When the compiler detects an ambiguity error, it halts the program execution.
Causes of Function Overloading:
- Type Conversion.
- Function with default arguments.
- Function with pass by reference.
- Type Conversion:
Let's see a simple example.
#include<iostream>
using namespace std;
void fun(int);
void fun(float);
void fun(int i)
{
std::cout << "Value of i is : " <<i<< std::endl;
}
void fun(float j)
{
std::cout << "Value of j is : " <<j<< std::endl;
}
int main()
{
fun(12);
fun(1.2);
return 0;
}
The aforementioned example demonstrates an issue where the error "call of overloaded 'fun(double)' is ambiguous" arises. When calling fun(10), the first function is invoked, while fun(1.2) triggers the second function as anticipated. However, this discrepancy occurs because in C++, all floating-point constants are inherently interpreted as double rather than float. By adjusting the data type from float to double, the program functions correctly, illustrating a type conversion from float to double.
- Function with Default Parameters
Let's see a simple example.
#include<iostream>
using namespace std;
void fun(int);
void fun(int,int);
void fun(int i)
{
std::cout << "Value of i is : " <<i<< std::endl;
}
void fun(int a,int b=9)
{
std::cout << "Value of a is : " <<a<< std::endl;
std::cout << "Value of b is : " <<b<< std::endl;
}
int main()
{
fun(12);
return 0;
}
The previously mentioned example highlights an issue regarding an ambiguous function call. The function fun(int a, int b=9) can be invoked either by passing one argument, such as fun(12), or by passing two arguments, like fun(4,5). On the other hand, the function fun(int i) is called with a single argument. This situation leads to ambiguity for the compiler in distinguishing between fun(int i) and fun(int a, int b=9).
- Function utilizing pass by reference
Let's see a simple example.
#include <iostream>
using namespace std;
void fun(int);
void fun(int &);
int main()
{
int a=10;
fun(a); // error, which f()?
return 0;
}
void fun(int x)
{
std::cout << "Value of x is : " <<x<< std::endl;
}
void fun(int &b)
{
std::cout << "Value of b is : " <<b<< std::endl;
}
The error message "call of overloaded 'fun(int&)' is ambiguous" indicates a situation where the compiler cannot determine which function to call. The ambiguity arises because there are two functions: one taking an integer argument and the other taking a reference parameter as an argument. Since there is no syntactical difference between the two function signatures fun(int) and fun(int &), the compiler is unsure which function the user intends to use.
C++ Operators Overloading
Operator overloading is a form of compile-time polymorphism that involves redefining operators to give special significance to user-defined data types.
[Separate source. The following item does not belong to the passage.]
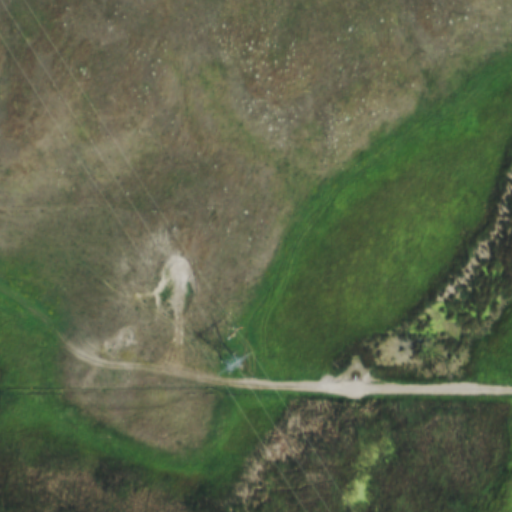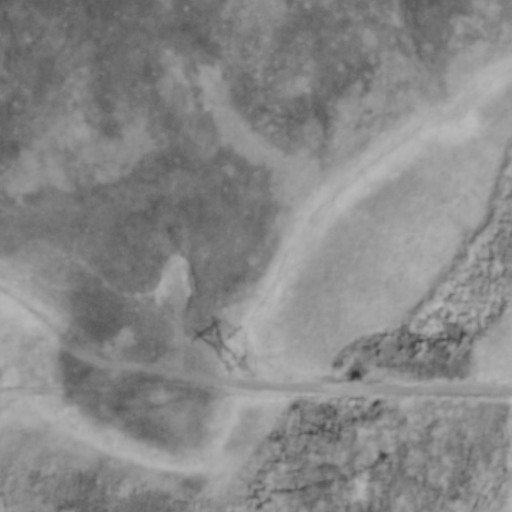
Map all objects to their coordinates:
power tower: (235, 368)
road: (241, 384)
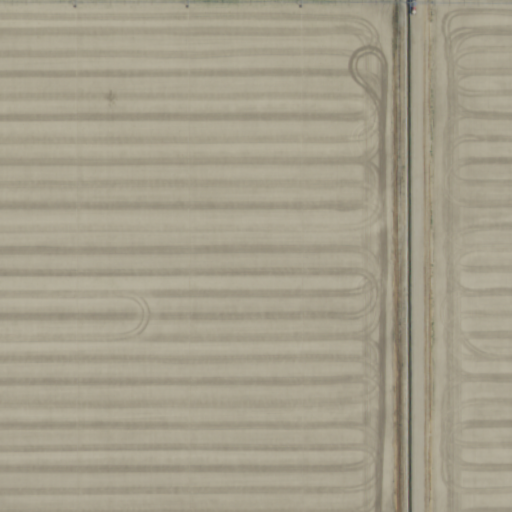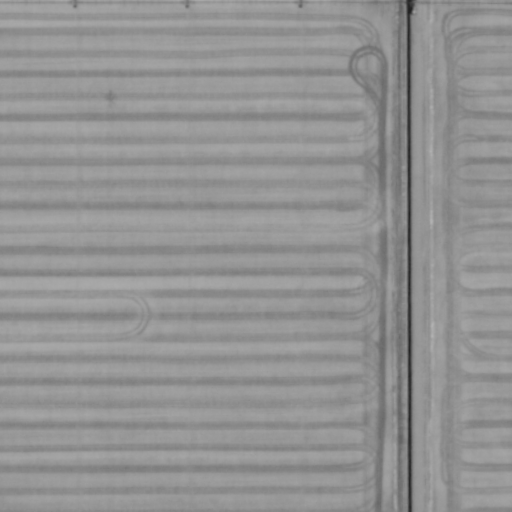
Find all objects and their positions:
crop: (255, 255)
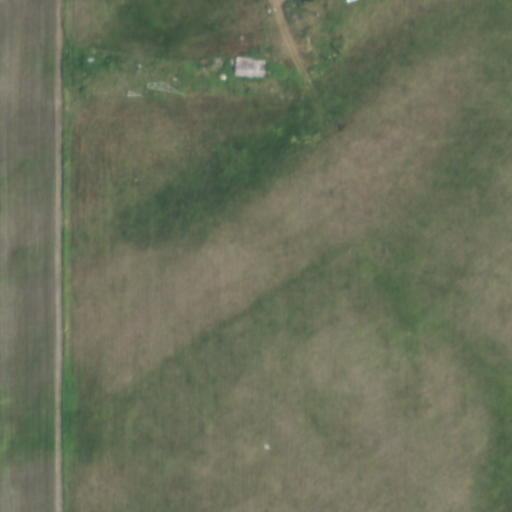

This technique allows for the customization of various operators in C++. It enables the execution of operations on user-defined data types, such as adding variables of these types to built-in data types within C++.
The benefit of operator overloading is the capability to execute various operations using the same operand.
Operator that cannot be overloaded are as follows:
- Scope operator (::)
- Sizeof
- member selector(.)
- member pointer selector(*)
- ternary operator(?:)
Syntax of Operator Overloading
return_type class_name : : operator op(argument_list)
{
// body of the function.
}
Where the return type signifies the data type of the value that the function returns.
class_name is the name of the class.
The operator function is a function that overloads a specific operator, with 'op' representing the operator being overloaded, and 'operator' being the keyword used.
Rules for Operator Overloading
- Existing operators can only be overloaded, but the new operators cannot be overloaded.
- The overloaded operator contains atleast one operand of the user-defined data type.
- We cannot use friend function to overload certain operators. However, the member function can be used to overload those operators.
- When unary operators are overloaded through a member function take no explicit arguments, but, if they are overloaded by a friend function, takes one argument.
- When binary operators are overloaded through a member function takes one explicit argument, and if they are overloaded through a friend function takes two explicit arguments.
C++ Operators Overloading Example
Let's explore a basic illustration of operator overloading in C++. In this instance, the operator function void operator ++ is implemented within the Test class.
// program to overload the unary operator ++.
#include <iostream>
using namespace std;
class Test
{
private:
int num;
public:
Test(): num(8){}
void operator ++() {
num = num+2;
}
void Print() {
cout<<"The Count is: "<<num;
}
};
int main()
{
Test tt;
++tt; // calling of a function "void operator ++()"
tt.Print();
return 0;
}
Output:
The Count is: 10
Explore a basic illustration of how to overload binary operators.
// program to overload the binary operators.
#include <iostream>
using namespace std;
class A
{
int x;
public:
A(){}
A(int i)
{
x=i;
}
void operator+(A);
void display();
};
void A :: operator+(A a)
{
int m = x+a.x;
cout<<"The result of the addition of two objects is : "<<m;
}
int main()
{
A a1(5);
A a2(4);
a1+a2;
return 0;
}
Output:
The result of the addition of two objects is : 9